EXERCISE BRIEF -
Transcribe the records that follow in their entirety, omitting any pictures.

DATA FOR PROCESSING -
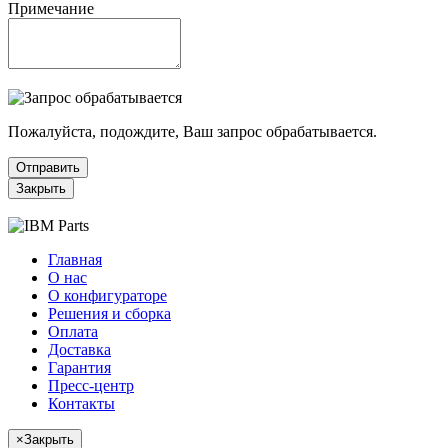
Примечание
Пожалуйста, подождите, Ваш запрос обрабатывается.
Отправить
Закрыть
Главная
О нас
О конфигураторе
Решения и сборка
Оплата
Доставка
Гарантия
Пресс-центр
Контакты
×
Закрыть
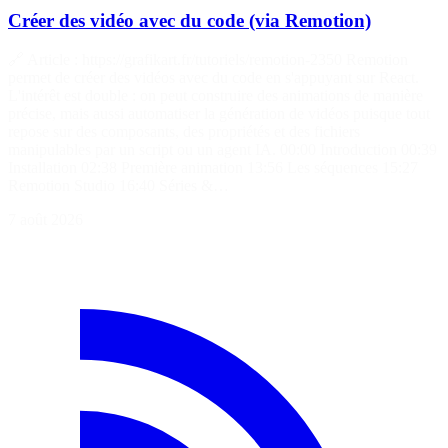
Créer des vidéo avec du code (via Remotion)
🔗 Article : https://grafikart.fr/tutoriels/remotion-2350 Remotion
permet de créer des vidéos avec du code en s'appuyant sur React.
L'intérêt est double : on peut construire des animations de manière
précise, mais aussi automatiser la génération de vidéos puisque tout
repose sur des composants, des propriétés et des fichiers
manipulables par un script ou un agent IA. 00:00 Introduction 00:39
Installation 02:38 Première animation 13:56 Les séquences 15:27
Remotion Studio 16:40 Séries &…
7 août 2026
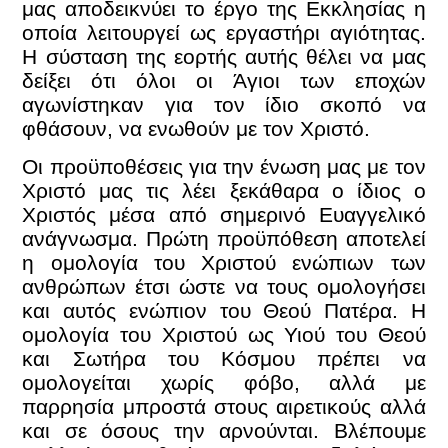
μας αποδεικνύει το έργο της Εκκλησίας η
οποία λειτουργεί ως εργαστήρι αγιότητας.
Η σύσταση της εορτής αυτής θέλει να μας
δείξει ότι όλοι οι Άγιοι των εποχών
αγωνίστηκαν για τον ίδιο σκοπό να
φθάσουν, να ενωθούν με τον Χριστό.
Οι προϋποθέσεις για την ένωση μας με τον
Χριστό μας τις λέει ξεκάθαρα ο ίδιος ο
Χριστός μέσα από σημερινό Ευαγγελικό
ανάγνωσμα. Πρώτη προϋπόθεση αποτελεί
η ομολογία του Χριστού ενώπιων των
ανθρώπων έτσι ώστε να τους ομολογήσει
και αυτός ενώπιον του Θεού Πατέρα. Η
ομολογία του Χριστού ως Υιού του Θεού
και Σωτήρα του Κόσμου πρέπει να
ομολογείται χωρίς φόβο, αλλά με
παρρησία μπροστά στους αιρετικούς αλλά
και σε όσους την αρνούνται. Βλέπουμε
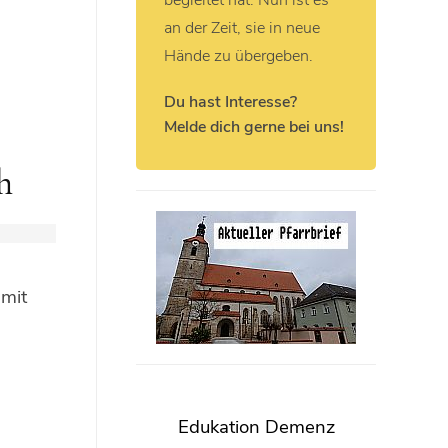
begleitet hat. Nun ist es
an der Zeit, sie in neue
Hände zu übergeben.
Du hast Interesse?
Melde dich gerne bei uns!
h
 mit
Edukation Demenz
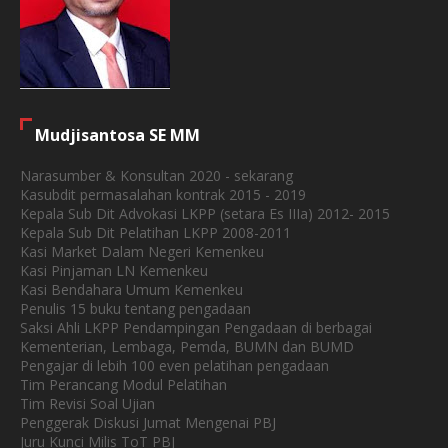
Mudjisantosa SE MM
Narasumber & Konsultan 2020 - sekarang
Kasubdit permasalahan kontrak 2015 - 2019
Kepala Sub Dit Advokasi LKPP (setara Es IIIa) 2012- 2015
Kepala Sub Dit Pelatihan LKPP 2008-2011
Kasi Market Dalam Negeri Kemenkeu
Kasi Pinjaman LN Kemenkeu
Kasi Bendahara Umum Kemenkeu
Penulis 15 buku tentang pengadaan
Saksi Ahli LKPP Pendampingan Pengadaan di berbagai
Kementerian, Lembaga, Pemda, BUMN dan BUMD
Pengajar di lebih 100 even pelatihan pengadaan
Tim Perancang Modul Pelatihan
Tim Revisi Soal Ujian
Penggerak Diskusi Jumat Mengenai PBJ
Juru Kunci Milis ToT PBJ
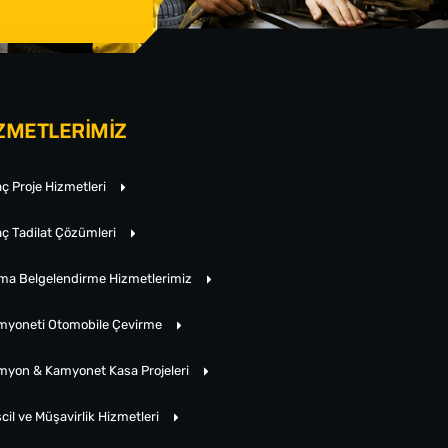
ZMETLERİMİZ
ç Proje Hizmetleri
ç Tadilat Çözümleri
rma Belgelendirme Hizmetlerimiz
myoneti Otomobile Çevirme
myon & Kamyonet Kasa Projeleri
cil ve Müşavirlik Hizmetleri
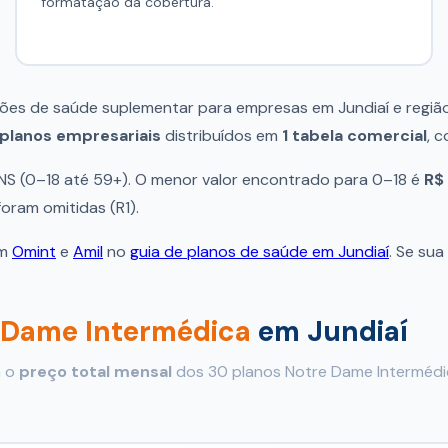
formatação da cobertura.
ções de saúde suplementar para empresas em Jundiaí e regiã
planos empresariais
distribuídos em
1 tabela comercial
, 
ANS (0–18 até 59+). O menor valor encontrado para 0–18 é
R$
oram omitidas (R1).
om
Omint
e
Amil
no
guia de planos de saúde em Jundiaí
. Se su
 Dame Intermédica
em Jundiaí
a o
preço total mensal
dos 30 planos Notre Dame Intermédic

RESPONSE TO THIS EXERCISE -
Примечание
Пожалуйста, подождите, Ваш запрос обрабатывается.
Отправить
Закрыть
Главная
О нас
О конфигураторе
Решения и сборка
Оплата
Доставка
Гарантия
Пресс-центр
Контакты
×
Закрыть
Créer des vidéo avec du code (via Remotion)
🔗 Article : https://grafikart.fr/tutoriels/remotion-2350 Remotion
permet de créer des vidéos avec du code en s'appuyant sur React.
L'intérêt est double : on peut construire des animations de manière
précise, mais aussi automatiser la génération de vidéos puisque tout
repose sur des composants, des propriétés et des fichiers
manipulables par un script ou un agent IA. 00:00 Introduction 00:39
Installation 02:38 Première animation 13:56 Les séquences 15:27
Remotion Studio 16:40 Séries &…
7 août 2026
μας αποδεικνύει το έργο της Εκκλησίας η
οποία λειτουργεί ως εργαστήρι αγιότητας.
Η σύσταση της εορτής αυτής θέλει να μας
δείξει ότι όλοι οι Άγιοι των εποχών
αγωνίστηκαν για τον ίδιο σκοπό να
φθάσουν, να ενωθούν με τον Χριστό.
Οι προϋποθέσεις για την ένωση μας με τον
Χριστό μας τις λέει ξεκάθαρα ο ίδιος ο
Χριστός μέσα από σημερινό Ευαγγελικό
ανάγνωσμα. Πρώτη προϋπόθεση αποτελεί
η ομολογία του Χριστού ενώπιων των
ανθρώπων έτσι ώστε να τους ομολογήσει
και αυτός ενώπιον του Θεού Πατέρα. Η
ομολογία του Χριστού ως Υιού του Θεού
και Σωτήρα του Κόσμου πρέπει να
ομολογείται χωρίς φόβο, αλλά με
παρρησία μπροστά στους αιρετικούς αλλά
και σε όσους την αρνούνται. Βλέπουμε
begleitet hat. Nun ist es
an der Zeit, sie in neue
Hände zu übergeben.
Du hast Interesse?
Melde dich gerne bei uns!
h
 mit
Edukation Demenz
Mudjisantosa SE MM
Narasumber & Konsultan 2020 - sekarang
Kasubdit permasalahan kontrak 2015 - 2019
Kepala Sub Dit Advokasi LKPP (setara Es IIIa) 2012- 2015
Kepala Sub Dit Pelatihan LKPP 2008-2011
Kasi Market Dalam Negeri Kemenkeu
Kasi Pinjaman LN Kemenkeu
Kasi Bendahara Umum Kemenkeu
Penulis 15 buku tentang pengadaan
Saksi Ahli LKPP Pendampingan Pengadaan di berbagai
Kementerian, Lembaga, Pemda, BUMN dan BUMD
Pengajar di lebih 100 even pelatihan pengadaan
Tim Perancang Modul Pelatihan
Tim Revisi Soal Ujian
Penggerak Diskusi Jumat Mengenai PBJ
Juru Kunci Milis ToT PBJ
ZMETLERİMİZ
ç Proje Hizmetleri
ç Tadilat Çözümleri
rma Belgelendirme Hizmetlerimiz
myoneti Otomobile Çevirme
myon & Kamyonet Kasa Projeleri
cil ve Müşavirlik Hizmetleri
formatação da cobertura.
ções de saúde suplementar para empresas em Jundiaí e regiã
planos empresariais
distribuídos em
1 tabela comercial
, 
ANS (0–18 até 59+). O menor valor encontrado para 0–18 é
R$
oram omitidas (R1).
om
Omint
e
Amil
no
guia de planos de saúde em Jundiaí
. Se su
 Dame Intermédica
em Jundiaí
a o
preço total mensal
dos 30 planos Notre Dame Intermédic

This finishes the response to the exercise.